3. No-Op Handlers (Publishing Only)
If you just want to publish events to a topic without additional processing:
handler :event_publisher do
events [:order_placed, :order_shipped, :order_cancelled]
publish_to "order_events"
end
Differences from Projections
It's important to understand the distinction between projections and event handlers:
Projections | Event Handlers |
---|---|
Focus on updating read models | Focus on side effects and integrations |
Map events to resource changes | Execute arbitrary code in response to events |
Always tied to create/update/delete operations | Can perform any operation, not just data changes |
Primary purpose is maintaining consistent data views | Primary purpose is integration and notifications |
Limited to data operations within your application | Can interact with external systems and services |
Generated Modules
AshCommanded automatically generates event handler modules based on your DSL configuration. These follow the Commanded.Event.Handler pattern:
defmodule MyApp.EventHandlers.OrderOrderConfirmationHandler do
@moduledoc "General purpose event handler for Order events (OrderConfirmation)"

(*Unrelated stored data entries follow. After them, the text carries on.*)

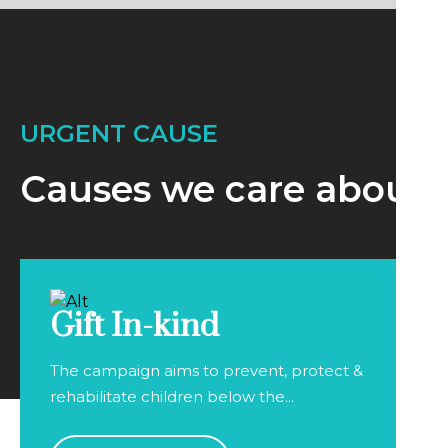
URGENT CAUSE
Causes we care about
Gift In-kind
The campaign aims to prevent, protect &
rehabilitate children below the...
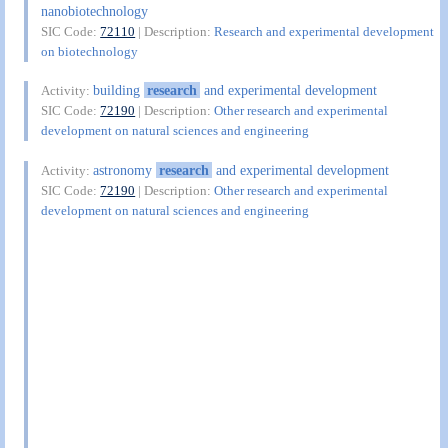
nanobiotechnology
SIC Code:
72110
| Description:
Research and experimental development
on biotechnology
building
research
and experimental development
Activity:
SIC Code:
72190
| Description:
Other research and experimental
development on natural sciences and engineering
astronomy
research
and experimental development
Activity:
SIC Code:
72190
| Description:
Other research and experimental
development on natural sciences and engineering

use Commanded.Event.Handler,
application: MyApp.CommandedApplication,
name: "MyApp.EventHandlers.OrderOrderConfirmationHandler"
def handle(%MyApp.Events.OrderPlaced{} = event, metadata) do
# Execute the function defined in the DSL
send_order_confirmation(event.customer_id, event.id, event.total_amount)
:ok
end
# Helper functions for action execution and response handling
# ...
end
Error Handling
Handler functions should return :ok
on success or {:error, reason}
on failure. When a handler fails:
- The error is logged
- The event might be retried, depending on your Commanded configuration
- The failure is propagated to your application's error handling mechanism
For critical handlers, you may want to implement retry logic or fallback mechanisms.
Best Practices
- Keep Handlers Focused: Each handler should have a single responsibility.
- Make Handlers Idempotent: Since events might be processed multiple times, design handlers to be idempotent.
- Separate Business Logic: Put complex business logic in dedicated modules and have handlers call these functions.
- Handle Errors Gracefully: Include proper error handling to ensure your system remains resilient.
- Consider Failure Domains: Group handlers by failure domain - if one handler's failure shouldn't affect others, put them in different handler modules.
- Be Mindful of Performance: Long-running handlers can block event processing; consider using background jobs for heavy operations.